>INDIAN TELECOMMUNICATIONS (MORGAN STANLEY)
Tariff Wars Not as Fierce as Expected; Upgrade to In-Line
Upgrade sector to In-Line: We are raising our estimates of India’s average revenue per minute (ARPM) by 5/7% for F2010/F2011 and becoming more constructive on the sector. We still expect drops of 15% pa in average revenue per unit (ARPU) and 9.9% in ARPM for the industry as a whole in that period.
3G is a F2010 phenomenon: We believe each operator will invest US$1bn for a pan-India footprint; producing US$5 billion income for the government.
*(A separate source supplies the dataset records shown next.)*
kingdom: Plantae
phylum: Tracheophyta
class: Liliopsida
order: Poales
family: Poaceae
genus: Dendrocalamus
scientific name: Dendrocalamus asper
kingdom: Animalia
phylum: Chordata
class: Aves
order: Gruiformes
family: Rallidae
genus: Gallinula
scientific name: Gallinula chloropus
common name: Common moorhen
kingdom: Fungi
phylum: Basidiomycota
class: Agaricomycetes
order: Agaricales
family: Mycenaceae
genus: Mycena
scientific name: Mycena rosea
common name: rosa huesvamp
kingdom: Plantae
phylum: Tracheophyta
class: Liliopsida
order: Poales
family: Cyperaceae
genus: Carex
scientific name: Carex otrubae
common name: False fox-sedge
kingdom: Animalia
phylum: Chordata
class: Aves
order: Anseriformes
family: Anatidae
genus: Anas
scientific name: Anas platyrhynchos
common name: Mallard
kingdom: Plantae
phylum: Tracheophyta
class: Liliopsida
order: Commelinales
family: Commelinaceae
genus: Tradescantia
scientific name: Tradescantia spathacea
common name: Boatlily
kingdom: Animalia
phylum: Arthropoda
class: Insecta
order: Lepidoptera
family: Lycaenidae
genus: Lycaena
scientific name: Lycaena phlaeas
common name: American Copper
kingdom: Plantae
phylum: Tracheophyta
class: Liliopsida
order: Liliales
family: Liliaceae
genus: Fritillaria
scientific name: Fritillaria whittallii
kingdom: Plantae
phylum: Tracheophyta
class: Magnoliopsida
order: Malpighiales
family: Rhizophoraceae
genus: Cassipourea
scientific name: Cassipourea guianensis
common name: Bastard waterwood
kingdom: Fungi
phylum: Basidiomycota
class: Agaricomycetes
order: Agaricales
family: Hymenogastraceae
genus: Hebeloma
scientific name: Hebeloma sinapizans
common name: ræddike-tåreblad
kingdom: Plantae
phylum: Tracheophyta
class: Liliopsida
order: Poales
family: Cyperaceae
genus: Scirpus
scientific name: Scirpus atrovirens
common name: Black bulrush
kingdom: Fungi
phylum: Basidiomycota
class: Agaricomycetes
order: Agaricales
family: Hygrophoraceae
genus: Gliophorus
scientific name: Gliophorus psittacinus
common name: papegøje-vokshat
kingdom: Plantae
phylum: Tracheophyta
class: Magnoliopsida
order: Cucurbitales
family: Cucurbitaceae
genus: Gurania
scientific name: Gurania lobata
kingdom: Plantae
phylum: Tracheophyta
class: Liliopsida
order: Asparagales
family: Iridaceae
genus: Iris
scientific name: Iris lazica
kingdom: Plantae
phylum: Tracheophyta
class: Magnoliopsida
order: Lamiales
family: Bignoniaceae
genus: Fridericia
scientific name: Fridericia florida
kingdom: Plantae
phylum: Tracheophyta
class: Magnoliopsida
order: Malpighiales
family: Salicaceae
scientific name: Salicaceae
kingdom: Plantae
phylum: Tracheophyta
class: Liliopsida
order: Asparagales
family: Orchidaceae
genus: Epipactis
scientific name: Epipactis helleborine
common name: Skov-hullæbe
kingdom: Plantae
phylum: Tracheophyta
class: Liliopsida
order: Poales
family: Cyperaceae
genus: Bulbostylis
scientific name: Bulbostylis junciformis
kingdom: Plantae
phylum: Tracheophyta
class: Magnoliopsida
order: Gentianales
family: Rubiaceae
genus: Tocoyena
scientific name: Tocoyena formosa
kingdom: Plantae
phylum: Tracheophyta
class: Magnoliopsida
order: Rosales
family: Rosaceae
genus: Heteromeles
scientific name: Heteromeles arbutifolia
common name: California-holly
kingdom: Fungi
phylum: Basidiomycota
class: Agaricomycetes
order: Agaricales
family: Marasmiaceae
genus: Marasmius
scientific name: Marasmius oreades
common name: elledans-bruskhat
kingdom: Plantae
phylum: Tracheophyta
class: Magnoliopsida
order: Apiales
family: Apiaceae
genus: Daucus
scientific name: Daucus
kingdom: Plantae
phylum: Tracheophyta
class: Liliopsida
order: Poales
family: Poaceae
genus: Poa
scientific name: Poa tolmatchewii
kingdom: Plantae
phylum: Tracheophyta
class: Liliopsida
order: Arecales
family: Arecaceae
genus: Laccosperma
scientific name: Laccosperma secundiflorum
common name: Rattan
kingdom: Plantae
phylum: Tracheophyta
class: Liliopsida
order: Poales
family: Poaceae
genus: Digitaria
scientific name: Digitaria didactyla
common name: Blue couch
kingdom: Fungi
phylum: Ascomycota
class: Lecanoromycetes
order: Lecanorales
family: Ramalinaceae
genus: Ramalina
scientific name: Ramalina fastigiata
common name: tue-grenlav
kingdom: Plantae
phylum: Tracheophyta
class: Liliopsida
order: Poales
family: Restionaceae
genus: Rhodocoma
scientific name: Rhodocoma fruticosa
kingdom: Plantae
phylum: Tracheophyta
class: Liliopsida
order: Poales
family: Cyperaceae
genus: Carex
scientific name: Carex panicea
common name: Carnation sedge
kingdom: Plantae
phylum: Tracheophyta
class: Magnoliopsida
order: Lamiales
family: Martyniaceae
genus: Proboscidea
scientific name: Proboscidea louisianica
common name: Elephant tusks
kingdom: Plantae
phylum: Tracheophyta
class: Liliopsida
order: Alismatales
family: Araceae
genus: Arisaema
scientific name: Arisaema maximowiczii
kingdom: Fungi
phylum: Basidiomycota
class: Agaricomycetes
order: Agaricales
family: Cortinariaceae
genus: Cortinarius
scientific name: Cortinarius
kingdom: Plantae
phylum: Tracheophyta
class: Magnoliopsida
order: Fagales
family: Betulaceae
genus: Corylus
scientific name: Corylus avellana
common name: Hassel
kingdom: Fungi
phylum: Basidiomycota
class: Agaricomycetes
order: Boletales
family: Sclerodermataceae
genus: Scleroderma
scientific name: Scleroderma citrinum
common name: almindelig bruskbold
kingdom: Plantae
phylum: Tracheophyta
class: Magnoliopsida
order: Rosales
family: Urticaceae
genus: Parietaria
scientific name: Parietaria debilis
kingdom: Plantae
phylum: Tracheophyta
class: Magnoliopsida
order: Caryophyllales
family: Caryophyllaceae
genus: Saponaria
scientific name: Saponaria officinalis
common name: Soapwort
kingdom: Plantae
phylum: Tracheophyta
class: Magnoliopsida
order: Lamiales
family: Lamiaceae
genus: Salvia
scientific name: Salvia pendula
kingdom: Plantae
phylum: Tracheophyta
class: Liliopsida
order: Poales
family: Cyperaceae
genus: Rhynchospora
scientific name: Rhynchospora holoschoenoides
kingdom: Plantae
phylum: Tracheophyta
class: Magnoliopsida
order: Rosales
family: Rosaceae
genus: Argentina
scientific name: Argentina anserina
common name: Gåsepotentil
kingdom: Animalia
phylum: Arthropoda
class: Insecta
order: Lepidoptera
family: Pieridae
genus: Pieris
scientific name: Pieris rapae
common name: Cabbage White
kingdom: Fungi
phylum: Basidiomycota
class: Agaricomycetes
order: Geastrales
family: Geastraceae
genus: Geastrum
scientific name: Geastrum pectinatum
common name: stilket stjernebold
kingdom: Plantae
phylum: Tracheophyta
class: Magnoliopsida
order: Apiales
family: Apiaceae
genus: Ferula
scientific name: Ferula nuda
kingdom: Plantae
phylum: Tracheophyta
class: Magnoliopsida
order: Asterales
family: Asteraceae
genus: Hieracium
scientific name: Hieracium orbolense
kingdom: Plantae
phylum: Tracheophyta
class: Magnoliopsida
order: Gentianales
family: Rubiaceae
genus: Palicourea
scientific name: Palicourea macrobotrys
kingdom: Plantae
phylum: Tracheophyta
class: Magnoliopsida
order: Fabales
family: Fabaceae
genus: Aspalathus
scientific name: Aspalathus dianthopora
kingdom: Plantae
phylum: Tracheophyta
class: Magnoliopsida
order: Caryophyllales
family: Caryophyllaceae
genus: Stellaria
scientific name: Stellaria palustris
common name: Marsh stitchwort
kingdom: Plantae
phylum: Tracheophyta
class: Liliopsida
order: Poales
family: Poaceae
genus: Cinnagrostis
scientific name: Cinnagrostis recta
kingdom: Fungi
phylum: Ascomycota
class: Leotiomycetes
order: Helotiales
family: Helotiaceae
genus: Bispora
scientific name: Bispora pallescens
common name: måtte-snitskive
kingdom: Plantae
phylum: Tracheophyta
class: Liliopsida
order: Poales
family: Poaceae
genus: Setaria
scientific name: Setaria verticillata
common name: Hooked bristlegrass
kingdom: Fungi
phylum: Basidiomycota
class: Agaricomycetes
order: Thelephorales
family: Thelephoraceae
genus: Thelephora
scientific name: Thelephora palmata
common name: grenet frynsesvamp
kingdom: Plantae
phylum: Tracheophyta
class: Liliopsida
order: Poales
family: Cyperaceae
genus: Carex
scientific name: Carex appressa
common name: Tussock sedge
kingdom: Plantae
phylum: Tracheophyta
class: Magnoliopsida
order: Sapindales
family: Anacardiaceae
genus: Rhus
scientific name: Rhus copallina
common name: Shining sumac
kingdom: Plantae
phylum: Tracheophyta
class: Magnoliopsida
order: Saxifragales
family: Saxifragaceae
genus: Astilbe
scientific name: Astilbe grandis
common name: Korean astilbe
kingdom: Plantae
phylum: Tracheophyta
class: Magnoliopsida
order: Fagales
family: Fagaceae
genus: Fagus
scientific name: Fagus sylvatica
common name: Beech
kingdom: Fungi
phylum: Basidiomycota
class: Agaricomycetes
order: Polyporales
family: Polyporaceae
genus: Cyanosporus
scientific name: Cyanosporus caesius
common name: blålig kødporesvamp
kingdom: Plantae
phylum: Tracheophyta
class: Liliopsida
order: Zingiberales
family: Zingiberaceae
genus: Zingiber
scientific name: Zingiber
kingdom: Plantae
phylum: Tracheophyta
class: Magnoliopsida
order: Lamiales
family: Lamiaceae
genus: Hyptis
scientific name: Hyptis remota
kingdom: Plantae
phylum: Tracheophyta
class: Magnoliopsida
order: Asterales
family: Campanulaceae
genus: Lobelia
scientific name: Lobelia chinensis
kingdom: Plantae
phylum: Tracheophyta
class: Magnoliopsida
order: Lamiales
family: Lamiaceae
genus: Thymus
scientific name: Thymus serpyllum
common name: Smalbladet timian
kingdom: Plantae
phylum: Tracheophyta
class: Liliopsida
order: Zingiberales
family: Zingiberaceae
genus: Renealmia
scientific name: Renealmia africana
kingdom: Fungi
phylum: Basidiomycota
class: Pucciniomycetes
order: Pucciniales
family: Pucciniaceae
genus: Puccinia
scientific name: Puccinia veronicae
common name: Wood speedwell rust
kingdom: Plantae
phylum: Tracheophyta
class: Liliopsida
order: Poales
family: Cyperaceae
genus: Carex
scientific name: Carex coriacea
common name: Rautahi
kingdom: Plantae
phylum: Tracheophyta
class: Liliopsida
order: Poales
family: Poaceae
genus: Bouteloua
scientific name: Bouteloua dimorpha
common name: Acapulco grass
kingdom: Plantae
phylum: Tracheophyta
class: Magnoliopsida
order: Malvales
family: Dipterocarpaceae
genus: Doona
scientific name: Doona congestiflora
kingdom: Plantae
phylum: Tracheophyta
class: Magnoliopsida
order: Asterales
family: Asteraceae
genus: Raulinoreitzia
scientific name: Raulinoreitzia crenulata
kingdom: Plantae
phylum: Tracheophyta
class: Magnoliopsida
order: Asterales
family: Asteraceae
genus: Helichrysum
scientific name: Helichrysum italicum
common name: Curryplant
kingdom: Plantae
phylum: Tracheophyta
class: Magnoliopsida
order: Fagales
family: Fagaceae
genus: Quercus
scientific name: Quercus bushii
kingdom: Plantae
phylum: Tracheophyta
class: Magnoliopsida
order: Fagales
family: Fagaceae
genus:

Higher industry capex is likely to lower return on capital employed. The bright side would be a wider spectrum.
F1Q10 results to be dampened by lower incoming interconnect, despite 9% growth in subscribers: However we expect margins to improve due to higher on-net calls and a balanced incoming to outgoing traffic.
Reiterate Overweight on Bharti: We increase both our EBITDA and net profit estimates by 1% for F2010 and 3% for F2011 and expect 17% CAGR for F2009-11E EPS; MTN overhang is major short-term risk.
Upgrade RCOM to Equal weight: RCOM has underperformed the market by 15% YTD, 40% in 12 months, and we believe most risks are now factored in. We lower our estimate of cost of capital and raise our target price to Rs305/share. RCOM is seeking approval from shareholders to issue equity shares to qualified institutional buyers, to fund part of its 3G capex.
Still Underweight Idea but raise EBITDA estimates by 6% for F2010 and 4% for F2011 on the back of higher margins. Also increase our target price to Rs63. Idea is the costliest Indian telco stock at 17.5x F2011e earnings; hence our Underweight call.